“Fine vita” Modello Toscana, Coscioni: avanti così; Pro vita: legge affossata
Dopo la sentenza della Corte costituzionale n. 204/2025, le Commissioni riunite Affari sociali e Giustizia del Senato potrebbero riprendere già dal 7 gennaio l’esame del testo interrotto dalla sessione di bilancio
La politica e la società civile, polarizzata tra movimenti pro life e pro eutanasia, si dividono anche nella lettura della recente sentenza della Corte costituzionale (n. 204/2025) che ha dichiarato l’illegittimità di diversi articoli della legge della regione Toscana che, nelle more della approvazione di una norma nazionale, aveva regolamentato in modo autonomo diversi fase del cd “aiuto al suicidio”. Secondo la Consulta, infatti, seppure legge regionale nel suo complesso è riconducibile all’esercizio della potestà legislativa concorrente in materia di tutela della salute, contiene tuttavia numerose disposizioni che hanno invaso sfere di competenza statali.
Intanto, secondo diverse fonti di maggioranza, il Senato sarebbe pronto a riprendere i lavori sul Ddl in materia di fine vita al rientro dalla pausa natalizia. Già dal 7 gennaio, dunque, si potrebbe procedere a una convocazione delle commissioni riunite Affari sociali e Giustizia, per riprendere l’esame del testo interrotto dalla sessione di bilancio.
Secondo il Presidente della Regione Eugenio Giani: “L’impianto legislativo della legge è risultato valido ed esprimo per questo la mia soddisfazione. Con spirito costruttivo adesso siamo pronti e provvederemo a rivedere o eliminare dal testo quei profili che necessitano una modifica e che ci sono stati segnalati dai giudici”.
Per Antonio Brandi, presidente di Pro Vita & Famiglia onlus, invece, la sentenza della Corte “ha negato alla Regione Toscana il diritto di fissare per legge i requisiti di accesso al suicidio assistito, di disciplinare modalità e tempistiche con cui le Asl dovrebbero valutare le richieste e intervenire nella procedura, colpendo il cuore politico della legge disegnata dall’Associazione Coscioni e riducendo drasticamente le pretese di intervento regionale su una materia che resta, negli aspetti sostanziali, riservata al legislatore nazionale”. “La notizia, quindi – prosegue -, è che i Consigli regionali che stanno discutendo la proposta di legge Coscioni si trovano davanti a un testo gravato da profili di incostituzionalità già accertati, mentre le Regioni che l’hanno bocciata nei mesi scorsi hanno agito nel pieno rispetto della Costituzione, evitando ideologiche fughe in avanti”.
--- --- ---
Azioni richieste:
1. Riscrivi il passo dell'articolo sul fine vita che si apre con le parole contenenti "Intanto, secondo diverse" e si chiude con "sessione di bilancio.", cambiando "pausa natalizia" in "pausa estiva".
2. Secondo l'articolo sul fine vita, chi è il presidente di Pro Vita & Famiglia onlus?
3. Traduci in inglese questa frase dell'articolo sul fine vita: "Intanto, secondo diverse fonti di maggioranza, il Senato sarebbe pronto a riprendere i lavori sul Ddl in materia di fine vita al rientro dalla pausa natalizia."

Dati raccolti:
--- --- ---
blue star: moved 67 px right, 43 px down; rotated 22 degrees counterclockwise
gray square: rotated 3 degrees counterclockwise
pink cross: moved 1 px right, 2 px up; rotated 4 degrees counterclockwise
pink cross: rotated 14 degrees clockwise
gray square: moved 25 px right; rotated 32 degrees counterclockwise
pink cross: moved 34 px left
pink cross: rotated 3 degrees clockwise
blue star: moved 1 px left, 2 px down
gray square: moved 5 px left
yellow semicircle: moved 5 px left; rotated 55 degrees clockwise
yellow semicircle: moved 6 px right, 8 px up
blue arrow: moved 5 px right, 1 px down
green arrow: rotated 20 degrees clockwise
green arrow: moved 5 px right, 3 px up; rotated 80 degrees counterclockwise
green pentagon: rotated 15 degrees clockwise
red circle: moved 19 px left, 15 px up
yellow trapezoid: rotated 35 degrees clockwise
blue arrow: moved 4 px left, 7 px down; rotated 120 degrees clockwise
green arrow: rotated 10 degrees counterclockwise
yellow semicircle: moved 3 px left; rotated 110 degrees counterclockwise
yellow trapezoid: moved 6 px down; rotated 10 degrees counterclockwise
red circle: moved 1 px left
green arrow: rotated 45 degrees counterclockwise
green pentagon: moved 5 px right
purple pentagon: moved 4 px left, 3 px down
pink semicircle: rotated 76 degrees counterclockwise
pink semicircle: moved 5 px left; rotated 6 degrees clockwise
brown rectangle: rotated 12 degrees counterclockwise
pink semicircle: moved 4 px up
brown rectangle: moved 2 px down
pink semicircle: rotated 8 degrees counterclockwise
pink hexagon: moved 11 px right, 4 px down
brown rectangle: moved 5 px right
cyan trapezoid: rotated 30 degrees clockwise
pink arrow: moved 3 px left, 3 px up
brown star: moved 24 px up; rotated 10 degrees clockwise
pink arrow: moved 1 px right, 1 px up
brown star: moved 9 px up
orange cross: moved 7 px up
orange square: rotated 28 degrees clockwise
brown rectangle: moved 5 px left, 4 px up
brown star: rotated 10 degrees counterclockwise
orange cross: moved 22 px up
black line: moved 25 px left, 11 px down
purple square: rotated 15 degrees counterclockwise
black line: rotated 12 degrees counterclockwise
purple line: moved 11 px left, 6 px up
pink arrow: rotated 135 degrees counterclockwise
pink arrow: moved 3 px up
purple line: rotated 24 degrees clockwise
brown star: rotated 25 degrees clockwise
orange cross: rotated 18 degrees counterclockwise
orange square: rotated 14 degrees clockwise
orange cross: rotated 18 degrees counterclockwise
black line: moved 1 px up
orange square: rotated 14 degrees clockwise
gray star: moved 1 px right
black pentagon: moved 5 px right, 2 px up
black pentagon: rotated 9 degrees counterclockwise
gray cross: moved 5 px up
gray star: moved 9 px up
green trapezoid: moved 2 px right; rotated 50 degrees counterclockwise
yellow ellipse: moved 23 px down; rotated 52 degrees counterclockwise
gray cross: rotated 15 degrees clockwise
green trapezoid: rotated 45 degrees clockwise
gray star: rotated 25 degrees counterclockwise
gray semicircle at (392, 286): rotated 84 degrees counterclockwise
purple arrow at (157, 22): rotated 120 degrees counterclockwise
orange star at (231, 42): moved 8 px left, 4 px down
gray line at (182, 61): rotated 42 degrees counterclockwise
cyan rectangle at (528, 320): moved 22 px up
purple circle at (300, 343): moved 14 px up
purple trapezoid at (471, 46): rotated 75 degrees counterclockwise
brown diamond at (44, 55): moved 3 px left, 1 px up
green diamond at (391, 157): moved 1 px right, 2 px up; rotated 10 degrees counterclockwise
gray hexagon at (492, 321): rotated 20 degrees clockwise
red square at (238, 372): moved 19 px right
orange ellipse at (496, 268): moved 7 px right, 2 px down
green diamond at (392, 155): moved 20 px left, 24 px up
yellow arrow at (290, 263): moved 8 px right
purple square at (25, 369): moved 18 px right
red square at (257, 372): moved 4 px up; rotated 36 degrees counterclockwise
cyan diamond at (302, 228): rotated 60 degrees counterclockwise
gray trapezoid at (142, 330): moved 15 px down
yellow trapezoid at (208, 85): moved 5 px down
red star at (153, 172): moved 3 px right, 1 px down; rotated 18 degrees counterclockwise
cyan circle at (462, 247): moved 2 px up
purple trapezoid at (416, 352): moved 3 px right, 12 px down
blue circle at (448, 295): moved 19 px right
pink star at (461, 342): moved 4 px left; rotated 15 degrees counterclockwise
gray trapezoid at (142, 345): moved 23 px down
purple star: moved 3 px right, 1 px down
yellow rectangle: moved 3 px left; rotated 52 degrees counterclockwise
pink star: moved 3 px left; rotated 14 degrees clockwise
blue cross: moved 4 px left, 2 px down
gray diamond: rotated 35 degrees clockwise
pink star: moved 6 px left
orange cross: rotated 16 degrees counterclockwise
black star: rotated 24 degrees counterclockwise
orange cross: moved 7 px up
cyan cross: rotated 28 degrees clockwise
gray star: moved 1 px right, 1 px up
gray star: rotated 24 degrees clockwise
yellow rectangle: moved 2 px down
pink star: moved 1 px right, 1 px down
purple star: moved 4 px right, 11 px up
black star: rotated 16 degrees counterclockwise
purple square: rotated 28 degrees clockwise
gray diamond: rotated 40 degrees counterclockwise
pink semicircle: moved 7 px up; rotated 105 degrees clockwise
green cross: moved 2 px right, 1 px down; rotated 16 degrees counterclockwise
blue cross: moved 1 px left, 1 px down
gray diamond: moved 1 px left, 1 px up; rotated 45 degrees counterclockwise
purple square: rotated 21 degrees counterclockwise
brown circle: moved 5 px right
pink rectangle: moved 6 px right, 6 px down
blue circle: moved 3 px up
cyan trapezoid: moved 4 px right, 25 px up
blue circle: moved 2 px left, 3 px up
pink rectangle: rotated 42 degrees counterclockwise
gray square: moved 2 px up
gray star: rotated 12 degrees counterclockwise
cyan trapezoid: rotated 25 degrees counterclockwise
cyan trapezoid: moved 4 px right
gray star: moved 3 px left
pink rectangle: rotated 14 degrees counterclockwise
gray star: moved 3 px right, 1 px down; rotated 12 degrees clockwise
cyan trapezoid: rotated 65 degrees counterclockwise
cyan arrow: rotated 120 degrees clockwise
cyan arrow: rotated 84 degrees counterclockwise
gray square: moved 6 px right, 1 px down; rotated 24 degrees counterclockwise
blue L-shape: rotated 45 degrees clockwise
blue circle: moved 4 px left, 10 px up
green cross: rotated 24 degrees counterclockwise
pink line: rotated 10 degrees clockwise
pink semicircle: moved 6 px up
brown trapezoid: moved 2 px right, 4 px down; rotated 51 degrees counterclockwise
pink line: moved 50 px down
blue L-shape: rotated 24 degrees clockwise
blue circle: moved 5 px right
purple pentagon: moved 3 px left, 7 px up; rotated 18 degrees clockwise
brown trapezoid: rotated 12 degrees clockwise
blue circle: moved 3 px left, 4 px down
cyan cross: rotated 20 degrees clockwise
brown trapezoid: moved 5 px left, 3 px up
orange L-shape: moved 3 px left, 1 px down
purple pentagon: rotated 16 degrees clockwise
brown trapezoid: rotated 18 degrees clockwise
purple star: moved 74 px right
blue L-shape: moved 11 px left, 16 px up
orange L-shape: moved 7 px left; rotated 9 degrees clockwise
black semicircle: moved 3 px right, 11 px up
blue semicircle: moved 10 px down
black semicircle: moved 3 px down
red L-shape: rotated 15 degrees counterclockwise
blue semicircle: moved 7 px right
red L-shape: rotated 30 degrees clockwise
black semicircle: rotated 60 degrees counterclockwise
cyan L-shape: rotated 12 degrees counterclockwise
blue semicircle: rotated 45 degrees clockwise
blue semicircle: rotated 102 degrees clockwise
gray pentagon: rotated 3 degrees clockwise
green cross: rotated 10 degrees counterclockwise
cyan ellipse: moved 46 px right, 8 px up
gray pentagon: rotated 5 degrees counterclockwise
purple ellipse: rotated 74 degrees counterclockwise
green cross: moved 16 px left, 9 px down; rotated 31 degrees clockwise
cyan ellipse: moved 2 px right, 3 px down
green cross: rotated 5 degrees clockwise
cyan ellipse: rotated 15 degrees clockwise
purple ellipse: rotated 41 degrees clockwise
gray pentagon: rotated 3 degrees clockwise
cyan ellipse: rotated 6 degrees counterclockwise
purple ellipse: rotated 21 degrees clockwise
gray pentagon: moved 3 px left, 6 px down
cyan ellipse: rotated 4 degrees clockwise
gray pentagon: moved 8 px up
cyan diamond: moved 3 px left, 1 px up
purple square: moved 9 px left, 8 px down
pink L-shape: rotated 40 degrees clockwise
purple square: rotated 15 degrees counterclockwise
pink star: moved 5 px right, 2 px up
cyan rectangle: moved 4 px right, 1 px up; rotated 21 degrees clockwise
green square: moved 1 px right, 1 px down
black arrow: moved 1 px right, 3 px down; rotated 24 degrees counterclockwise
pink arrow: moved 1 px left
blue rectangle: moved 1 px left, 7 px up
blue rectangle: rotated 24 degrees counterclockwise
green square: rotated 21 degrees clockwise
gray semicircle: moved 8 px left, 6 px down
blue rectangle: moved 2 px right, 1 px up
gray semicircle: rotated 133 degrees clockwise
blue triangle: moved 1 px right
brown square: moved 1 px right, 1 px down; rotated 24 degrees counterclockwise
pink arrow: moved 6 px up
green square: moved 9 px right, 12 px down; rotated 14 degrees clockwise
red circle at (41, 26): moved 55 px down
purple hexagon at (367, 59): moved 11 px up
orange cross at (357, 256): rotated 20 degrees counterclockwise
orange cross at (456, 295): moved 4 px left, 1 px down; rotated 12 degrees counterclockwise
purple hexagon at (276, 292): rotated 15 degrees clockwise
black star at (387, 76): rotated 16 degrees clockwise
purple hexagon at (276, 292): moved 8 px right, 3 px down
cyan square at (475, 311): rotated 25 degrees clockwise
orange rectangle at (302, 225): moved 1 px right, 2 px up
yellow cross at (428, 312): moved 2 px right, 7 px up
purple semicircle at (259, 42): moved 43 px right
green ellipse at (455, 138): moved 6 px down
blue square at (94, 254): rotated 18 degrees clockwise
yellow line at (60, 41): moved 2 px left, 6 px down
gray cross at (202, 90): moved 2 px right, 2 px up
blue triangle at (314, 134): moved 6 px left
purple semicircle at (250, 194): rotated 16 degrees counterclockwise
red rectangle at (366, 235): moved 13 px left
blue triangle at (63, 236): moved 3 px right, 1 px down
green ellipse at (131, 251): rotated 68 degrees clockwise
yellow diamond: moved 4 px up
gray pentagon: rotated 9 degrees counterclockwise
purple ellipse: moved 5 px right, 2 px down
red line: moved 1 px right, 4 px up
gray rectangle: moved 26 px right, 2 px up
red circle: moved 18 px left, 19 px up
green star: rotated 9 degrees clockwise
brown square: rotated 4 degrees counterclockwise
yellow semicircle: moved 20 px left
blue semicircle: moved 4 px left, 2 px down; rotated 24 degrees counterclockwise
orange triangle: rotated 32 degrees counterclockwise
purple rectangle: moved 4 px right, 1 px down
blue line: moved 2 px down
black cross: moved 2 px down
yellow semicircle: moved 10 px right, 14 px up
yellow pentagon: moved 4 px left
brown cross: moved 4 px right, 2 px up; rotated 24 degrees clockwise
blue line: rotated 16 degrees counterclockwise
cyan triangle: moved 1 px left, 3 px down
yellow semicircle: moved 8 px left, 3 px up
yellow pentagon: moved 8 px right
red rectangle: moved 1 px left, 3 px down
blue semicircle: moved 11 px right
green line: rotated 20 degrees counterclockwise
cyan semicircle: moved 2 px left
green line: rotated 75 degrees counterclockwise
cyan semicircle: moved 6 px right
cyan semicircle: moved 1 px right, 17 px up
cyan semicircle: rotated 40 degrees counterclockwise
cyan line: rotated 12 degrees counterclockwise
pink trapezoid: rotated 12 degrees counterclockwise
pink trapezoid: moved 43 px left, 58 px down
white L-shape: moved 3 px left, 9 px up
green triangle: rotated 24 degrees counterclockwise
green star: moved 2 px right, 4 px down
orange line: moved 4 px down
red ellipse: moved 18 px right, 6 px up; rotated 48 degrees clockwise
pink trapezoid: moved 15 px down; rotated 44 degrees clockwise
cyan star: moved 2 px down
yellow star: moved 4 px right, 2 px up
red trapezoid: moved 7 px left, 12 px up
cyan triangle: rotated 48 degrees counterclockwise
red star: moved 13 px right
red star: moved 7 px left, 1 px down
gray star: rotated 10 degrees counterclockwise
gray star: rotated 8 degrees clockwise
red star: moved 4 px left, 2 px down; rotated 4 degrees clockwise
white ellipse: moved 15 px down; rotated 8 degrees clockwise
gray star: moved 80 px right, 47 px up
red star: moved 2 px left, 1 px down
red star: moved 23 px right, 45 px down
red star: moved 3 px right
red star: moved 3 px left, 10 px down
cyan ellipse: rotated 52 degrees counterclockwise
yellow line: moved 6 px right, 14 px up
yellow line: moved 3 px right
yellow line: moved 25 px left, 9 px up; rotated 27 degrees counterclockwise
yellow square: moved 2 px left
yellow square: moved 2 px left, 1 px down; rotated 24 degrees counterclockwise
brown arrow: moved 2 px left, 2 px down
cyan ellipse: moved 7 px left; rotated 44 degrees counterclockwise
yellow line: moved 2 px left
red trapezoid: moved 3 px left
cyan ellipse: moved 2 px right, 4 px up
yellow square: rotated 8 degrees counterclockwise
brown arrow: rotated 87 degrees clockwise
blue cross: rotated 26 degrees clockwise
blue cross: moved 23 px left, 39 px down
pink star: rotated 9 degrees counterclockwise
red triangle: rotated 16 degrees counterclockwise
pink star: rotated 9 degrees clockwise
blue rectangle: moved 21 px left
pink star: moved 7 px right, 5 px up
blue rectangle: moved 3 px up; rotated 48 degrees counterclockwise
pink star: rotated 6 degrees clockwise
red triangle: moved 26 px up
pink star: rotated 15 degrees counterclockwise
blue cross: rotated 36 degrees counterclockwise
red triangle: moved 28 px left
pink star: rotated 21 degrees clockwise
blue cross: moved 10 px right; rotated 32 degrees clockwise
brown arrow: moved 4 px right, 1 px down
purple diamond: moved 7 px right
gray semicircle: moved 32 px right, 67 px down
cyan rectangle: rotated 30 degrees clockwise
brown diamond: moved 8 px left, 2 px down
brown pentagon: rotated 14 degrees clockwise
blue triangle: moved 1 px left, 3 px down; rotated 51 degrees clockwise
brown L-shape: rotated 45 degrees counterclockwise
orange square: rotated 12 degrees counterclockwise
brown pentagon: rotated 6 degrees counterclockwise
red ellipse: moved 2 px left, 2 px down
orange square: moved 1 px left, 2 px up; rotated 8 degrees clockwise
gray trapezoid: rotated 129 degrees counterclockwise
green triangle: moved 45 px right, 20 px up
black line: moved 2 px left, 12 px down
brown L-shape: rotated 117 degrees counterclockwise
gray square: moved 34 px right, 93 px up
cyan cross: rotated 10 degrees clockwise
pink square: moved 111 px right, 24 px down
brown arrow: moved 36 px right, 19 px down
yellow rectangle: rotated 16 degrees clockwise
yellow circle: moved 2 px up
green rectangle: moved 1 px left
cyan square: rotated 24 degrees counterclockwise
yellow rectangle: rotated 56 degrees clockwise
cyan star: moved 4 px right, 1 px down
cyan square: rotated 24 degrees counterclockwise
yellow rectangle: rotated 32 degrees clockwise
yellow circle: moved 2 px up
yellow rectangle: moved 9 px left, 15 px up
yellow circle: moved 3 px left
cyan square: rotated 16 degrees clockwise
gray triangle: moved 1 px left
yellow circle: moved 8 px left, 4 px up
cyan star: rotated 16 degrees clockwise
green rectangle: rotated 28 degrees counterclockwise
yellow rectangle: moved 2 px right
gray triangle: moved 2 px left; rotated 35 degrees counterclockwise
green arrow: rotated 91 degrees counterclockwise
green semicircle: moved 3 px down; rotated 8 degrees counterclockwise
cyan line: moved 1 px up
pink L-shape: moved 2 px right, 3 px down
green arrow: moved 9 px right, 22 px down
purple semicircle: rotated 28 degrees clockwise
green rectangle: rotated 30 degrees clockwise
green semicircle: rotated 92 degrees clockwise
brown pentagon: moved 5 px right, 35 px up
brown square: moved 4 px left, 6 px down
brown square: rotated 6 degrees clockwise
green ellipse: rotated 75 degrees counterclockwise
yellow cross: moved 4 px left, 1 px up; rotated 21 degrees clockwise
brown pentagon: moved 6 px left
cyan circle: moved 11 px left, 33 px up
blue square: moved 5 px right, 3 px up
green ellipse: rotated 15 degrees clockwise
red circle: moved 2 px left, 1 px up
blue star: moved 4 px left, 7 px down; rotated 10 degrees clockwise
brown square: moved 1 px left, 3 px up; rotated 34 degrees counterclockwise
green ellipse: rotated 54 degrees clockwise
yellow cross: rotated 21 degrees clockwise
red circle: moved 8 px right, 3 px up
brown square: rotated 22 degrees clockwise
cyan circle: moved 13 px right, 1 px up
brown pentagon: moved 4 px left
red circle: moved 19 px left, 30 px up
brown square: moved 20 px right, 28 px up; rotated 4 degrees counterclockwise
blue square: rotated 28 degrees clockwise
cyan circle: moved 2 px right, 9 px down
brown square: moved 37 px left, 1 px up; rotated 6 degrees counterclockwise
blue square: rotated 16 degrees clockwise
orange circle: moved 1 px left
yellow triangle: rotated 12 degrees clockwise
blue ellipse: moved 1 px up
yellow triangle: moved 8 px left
--- --- ---
Compiti risolti:
1.
Intanto, secondo diverse fonti di maggioranza, il Senato sarebbe pronto a riprendere i lavori sul Ddl in materia di fine vita al rientro dalla pausa estiva. Già dal 7 gennaio, dunque, si potrebbe procedere a una convocazione delle commissioni riunite Affari sociali e Giustizia, per riprendere l’esame del testo interrotto dalla sessione di bilancio.

2. Antonio Brandi.

3. Meanwhile, according to several majority sources, the Senate would be ready to resume work on the end-of-life bill upon returning from the Christmas break.